There are many things I could be proud of. (I say “could“ because feeling proud of things doesn’t come naturally to me.) Finishing 1,5 years of horrid teacher training and getting my first full-time teaching job. That job being in Japan. Finding the courage to leave family, friends and familiarity behind to experience something new and face new challenges. Or spending every single day of my first three weeks in Japan by running around in Japanese August heat to furnish my apartment and buy everything I need for daily life, without speaking or reading the language. Which doesn’t mean I wasn’t saying things in Japanese, on the contrary – I looked things up, wrote them down, read them out to people. Used arms and legs and facial expressions to help get the meaning across. (As a primary school teacher I should be used to that, right?)

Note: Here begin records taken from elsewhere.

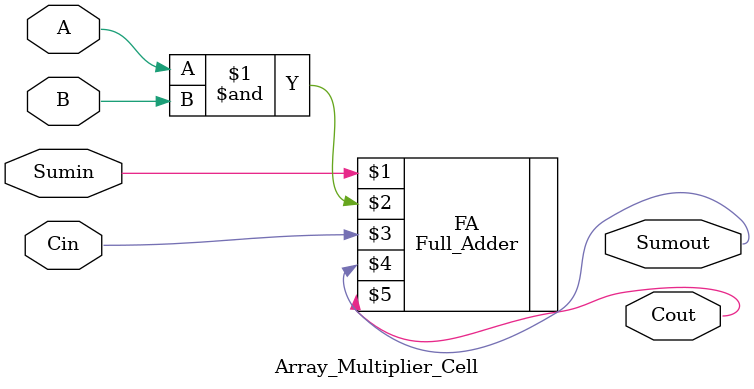
<source format=v>
`timescale 1ns / 1ps
module Array_Multiplier_Cell(
   input A, B, Sumin, Cin,
	output Sumout, Cout
	);
	
	Full_Adder FA (Sumin, A & B, Cin, Sumout, Cout);
	
endmodule

</source>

I’ve never been alone in something new to this degree in my whole life. Sure I’d moved and also lived abroad twice, but there were always people around to help me. The mum who helped packing, the brothers who helped carrying stuff, the friend who showed me how to deal with a flat tire, the roommate who fixed my crooked room door with a swiss army knife. There was always someone there. Now there is not. Which is not entirely true – some incredibly amazing friends on the other side of Japan or even the other side of the world are there 24/7 to listen to me and offer advice through the magic that is called the internet. No matter the time differences or how ridiculous my questions are (“If I send you a picture, could you translate what it says on the garbage container outside my house, please??“) and I feel very lucky and loved thanks to that.
Despite doing everything by myself, I am moving forward. I registered with the town office, opened a bank account, had furniture and electronic devices from three different stores successfully delivered to my place, learned how to fight mosquitos, went to another town to see and old friend. Took buses, taxis, trains, subways. Fought my way through Tokyo rush hour just after arriving at the airport and didn’t despair when I got stranded at another train station the very same night. I talk to people in Japanese. A lot of people. Every day. Even on the days I don’t feel like talking at all. Because if I don’t do it, things won’t get done. And if they don’t get done, no one will do them for me. (The very second I wrote the last sentence, the towel hook I hung up in the bathroom earlier just fell down with a bang. The sarcastic comment of a higher force? Maybe.)
To be very clear: I’m not complaining. I feel very much at home here already. Things are going well. I’ve already had some incredible encounters with people that felt like movie scenes. These encounters assured me that this city is full of possibilities to meet new people and make new friends. And then one day in the future, those possibilities will have turned into real-life people and this place will have turned into a real home.